João Guimarães Rosa nació en 1908 en el estado brasileño de Minas Gerais. Durante años ejerció la medicina en las tierras casi despobladas del interior del país, por las que había de desplazarse a caballo, y muchas veces se veía obligado a abrir veredas a golpe de machete. Por eso, a pesar de su robusto estilo épico y acumulativo, «Gran sertón: veredas» produce una fuerte impresión de realidad y de veracidad. Mucho más que el cine de Glauber Rocha, que aunque idolatrado por los «progres» de la época hoy está merecidamente olvidado. Guimarães Rosa, cuando menos, escribía sobre un mundo extraño que conocía. «Gran sertón: veredas» es un libro dialectal y geológico, local y épico, probablemente una de las obras literarias más ambiciosas del siglo XX. Hubo quien lo comparó con el «Ulises», de Joyce, con el que poco tiene en común («Ulises» es una novela urbana, «Gran serton», una novela rural), salvo en la espléndida imaginación lingüística. Guimarães no recrea un mito clásico, sino que plantea un tema eterno: la presencia del demonio, en este caso hecha realidad o resultado de la imaginación de las gentes de Sertao. El demonio existe, como existe la muerte y como existe la vida. La novela termina con estas significativas palabras: «¡El demonio no hay! Es lo que yo digo, si hubiese... Lo que existe es el hombre humano. Travesía».

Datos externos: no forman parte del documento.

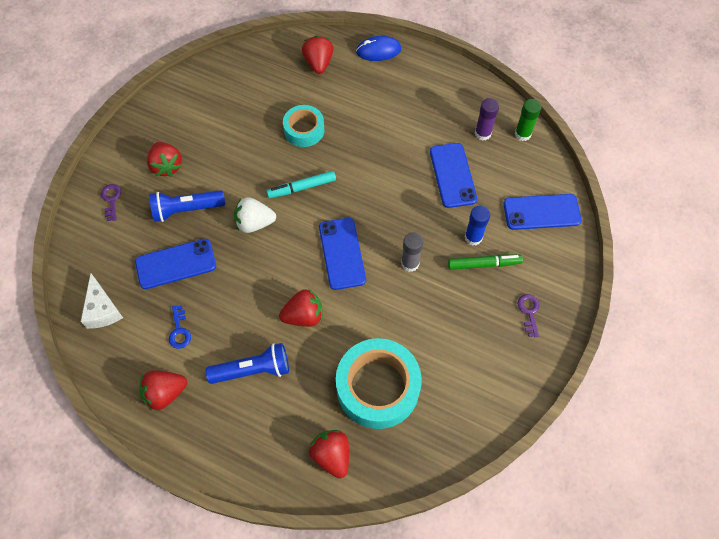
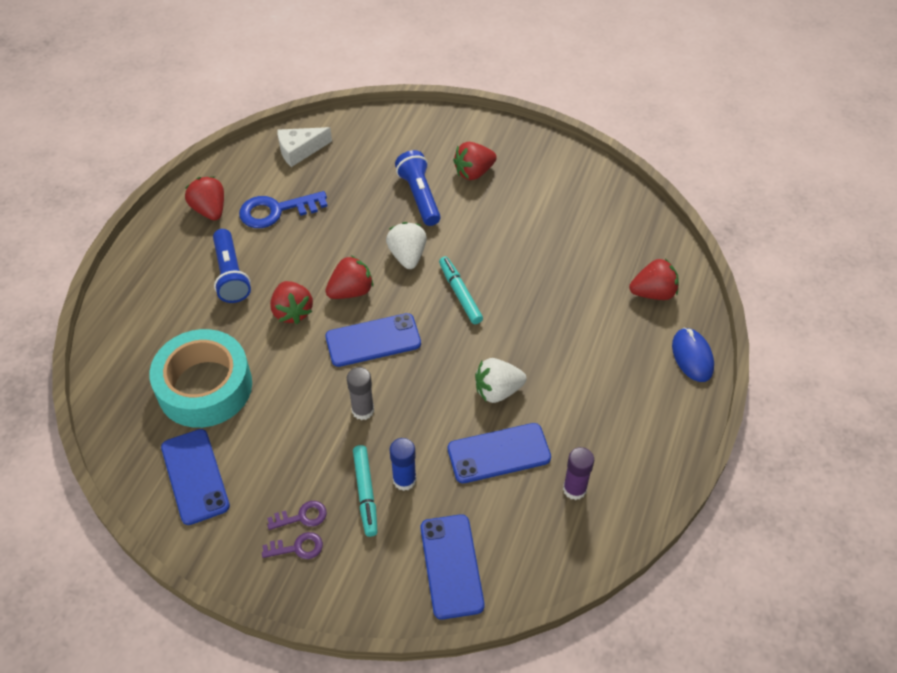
camera: 85 degrees right, 10 degrees down
(111, 199) = (426, 136): purple key -> purple key (302, 516)
(176, 264) = (352, 197): blue phone -> blue phone (195, 476)
(179, 331) = (276, 211): blue key -> blue key, size x1.84
(304, 130) = (544, 288): turquoise tape -> none
(331, 455) = (132, 350): red strawberry -> red strawberry (351, 291)
(398, 171) = (497, 390): none -> white strawberry
(484, 264) = (365, 493): green marker -> turquoise marker
(522, 134) = (583, 542): green glue stick -> none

Guimarães abandonó la medicina por la diplomacia, y ocupó el cargo de jefe de Fronteras con rango de embajador. No por ello abandona literariamente el sertón, donde se desarrollan los cuentos de sus «Primeras historias», entre ellos un cuento verdaderamente mágico, como «La tercera orilla del río», o sátiras tan corrosivas como «Famigerado», que merece la pena plagiar para caracterizar a los caciques actuales. Su primer libro fue una colección de relatos, «Sagarana», publicada en 1946; diez años más tarde publicó «Corpo de Baile». Su muerte en 1967, días después de tomar posesión como miembro de la academia brasileña de letras, le impidió promocionarse en la metrópoli (algo en que los americanos son expertos). A los cien años de su nacimiento, su obra, no demasiado extensa, mantiene la potencia casi bíblica y el despliegue portentoso de imaginación verbal.